- _PROVIDED MATERIAL_:
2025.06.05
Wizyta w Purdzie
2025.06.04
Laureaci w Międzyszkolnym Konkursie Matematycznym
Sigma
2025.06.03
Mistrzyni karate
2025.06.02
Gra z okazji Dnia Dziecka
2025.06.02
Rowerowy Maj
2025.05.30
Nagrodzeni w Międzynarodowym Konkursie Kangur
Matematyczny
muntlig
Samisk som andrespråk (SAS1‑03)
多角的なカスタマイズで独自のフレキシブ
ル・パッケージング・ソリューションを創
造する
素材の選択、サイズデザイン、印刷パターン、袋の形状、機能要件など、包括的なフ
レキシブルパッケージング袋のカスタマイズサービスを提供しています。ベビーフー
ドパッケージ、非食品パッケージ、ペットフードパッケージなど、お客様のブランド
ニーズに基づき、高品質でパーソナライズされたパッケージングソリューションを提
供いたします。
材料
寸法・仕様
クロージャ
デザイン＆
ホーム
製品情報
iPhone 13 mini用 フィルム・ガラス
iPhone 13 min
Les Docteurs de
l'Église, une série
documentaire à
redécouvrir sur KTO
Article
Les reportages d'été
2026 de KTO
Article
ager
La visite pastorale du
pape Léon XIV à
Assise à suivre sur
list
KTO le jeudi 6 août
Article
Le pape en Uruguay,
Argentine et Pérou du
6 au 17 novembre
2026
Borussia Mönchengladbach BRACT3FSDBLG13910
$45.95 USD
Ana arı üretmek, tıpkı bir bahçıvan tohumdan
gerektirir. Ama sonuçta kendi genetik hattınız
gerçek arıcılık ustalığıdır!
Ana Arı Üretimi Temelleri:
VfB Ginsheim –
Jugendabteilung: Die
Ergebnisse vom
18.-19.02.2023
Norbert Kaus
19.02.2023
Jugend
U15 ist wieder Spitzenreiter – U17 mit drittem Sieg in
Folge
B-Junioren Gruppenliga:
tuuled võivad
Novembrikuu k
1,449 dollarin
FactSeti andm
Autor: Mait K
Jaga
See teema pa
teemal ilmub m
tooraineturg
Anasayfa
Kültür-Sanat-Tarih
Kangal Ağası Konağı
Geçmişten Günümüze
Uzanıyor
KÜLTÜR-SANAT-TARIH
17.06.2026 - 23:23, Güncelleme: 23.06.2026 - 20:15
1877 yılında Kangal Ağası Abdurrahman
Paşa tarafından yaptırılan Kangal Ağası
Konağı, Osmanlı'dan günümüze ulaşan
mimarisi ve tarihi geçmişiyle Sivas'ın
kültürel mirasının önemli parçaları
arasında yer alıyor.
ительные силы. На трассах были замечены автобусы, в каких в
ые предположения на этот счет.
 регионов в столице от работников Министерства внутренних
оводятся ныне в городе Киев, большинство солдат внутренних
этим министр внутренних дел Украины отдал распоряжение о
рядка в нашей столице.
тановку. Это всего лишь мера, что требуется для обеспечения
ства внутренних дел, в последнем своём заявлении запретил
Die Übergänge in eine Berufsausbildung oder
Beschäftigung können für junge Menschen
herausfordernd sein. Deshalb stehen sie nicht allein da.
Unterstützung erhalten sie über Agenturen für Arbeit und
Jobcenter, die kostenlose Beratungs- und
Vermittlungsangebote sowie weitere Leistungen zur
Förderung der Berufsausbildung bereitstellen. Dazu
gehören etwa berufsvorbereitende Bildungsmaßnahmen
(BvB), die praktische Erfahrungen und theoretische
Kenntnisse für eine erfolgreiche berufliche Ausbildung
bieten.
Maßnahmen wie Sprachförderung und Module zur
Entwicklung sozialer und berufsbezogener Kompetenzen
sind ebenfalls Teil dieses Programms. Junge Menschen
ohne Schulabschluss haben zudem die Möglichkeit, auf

- _WORK ITEM_: Copy all the data. Match it exactly.

- _TASK ANSWER_:
2025.06.05
Wizyta w Purdzie
2025.06.04
Laureaci w Międzyszkolnym Konkursie Matematycznym
Sigma
2025.06.03
Mistrzyni karate
2025.06.02
Gra z okazji Dnia Dziecka
2025.06.02
Rowerowy Maj
2025.05.30
Nagrodzeni w Międzynarodowym Konkursie Kangur
Matematyczny
muntlig
Samisk som andrespråk (SAS1‑03)
多角的なカスタマイズで独自のフレキシブ
ル・パッケージング・ソリューションを創
造する
素材の選択、サイズデザイン、印刷パターン、袋の形状、機能要件など、包括的なフ
レキシブルパッケージング袋のカスタマイズサービスを提供しています。ベビーフー
ドパッケージ、非食品パッケージ、ペットフードパッケージなど、お客様のブランド
ニーズに基づき、高品質でパーソナライズされたパッケージングソリューションを提
供いたします。
材料
寸法・仕様
クロージャ
デザイン＆
ホーム
製品情報
iPhone 13 mini用 フィルム・ガラス
iPhone 13 min
Les Docteurs de
l'Église, une série
documentaire à
redécouvrir sur KTO
Article
Les reportages d'été
2026 de KTO
Article
ager
La visite pastorale du
pape Léon XIV à
Assise à suivre sur
list
KTO le jeudi 6 août
Article
Le pape en Uruguay,
Argentine et Pérou du
6 au 17 novembre
2026
Borussia Mönchengladbach BRACT3FSDBLG13910
$45.95 USD
Ana arı üretmek, tıpkı bir bahçıvan tohumdan
gerektirir. Ama sonuçta kendi genetik hattınız
gerçek arıcılık ustalığıdır!
Ana Arı Üretimi Temelleri:
VfB Ginsheim –
Jugendabteilung: Die
Ergebnisse vom
18.-19.02.2023
Norbert Kaus
19.02.2023
Jugend
U15 ist wieder Spitzenreiter – U17 mit drittem Sieg in
Folge
B-Junioren Gruppenliga:
tuuled võivad
Novembrikuu k
1,449 dollarin
FactSeti andm
Autor: Mait K
Jaga
See teema pa
teemal ilmub m
tooraineturg
Anasayfa
Kültür-Sanat-Tarih
Kangal Ağası Konağı
Geçmişten Günümüze
Uzanıyor
KÜLTÜR-SANAT-TARIH
17.06.2026 - 23:23, Güncelleme: 23.06.2026 - 20:15
1877 yılında Kangal Ağası Abdurrahman
Paşa tarafından yaptırılan Kangal Ağası
Konağı, Osmanlı'dan günümüze ulaşan
mimarisi ve tarihi geçmişiyle Sivas'ın
kültürel mirasının önemli parçaları
arasında yer alıyor.
ительные силы. На трассах были замечены автобусы, в каких в
ые предположения на этот счет.
 регионов в столице от работников Министерства внутренних
оводятся ныне в городе Киев, большинство солдат внутренних
этим министр внутренних дел Украины отдал распоряжение о
рядка в нашей столице.
тановку. Это всего лишь мера, что требуется для обеспечения
ства внутренних дел, в последнем своём заявлении запретил
Die Übergänge in eine Berufsausbildung oder
Beschäftigung können für junge Menschen
herausfordernd sein. Deshalb stehen sie nicht allein da.
Unterstützung erhalten sie über Agenturen für Arbeit und
Jobcenter, die kostenlose Beratungs- und
Vermittlungsangebote sowie weitere Leistungen zur
Förderung der Berufsausbildung bereitstellen. Dazu
gehören etwa berufsvorbereitende Bildungsmaßnahmen
(BvB), die praktische Erfahrungen und theoretische
Kenntnisse für eine erfolgreiche berufliche Ausbildung
bieten.
Maßnahmen wie Sprachförderung und Module zur
Entwicklung sozialer und berufsbezogener Kompetenzen
sind ebenfalls Teil dieses Programms. Junge Menschen
ohne Schulabschluss haben zudem die Möglichkeit, auf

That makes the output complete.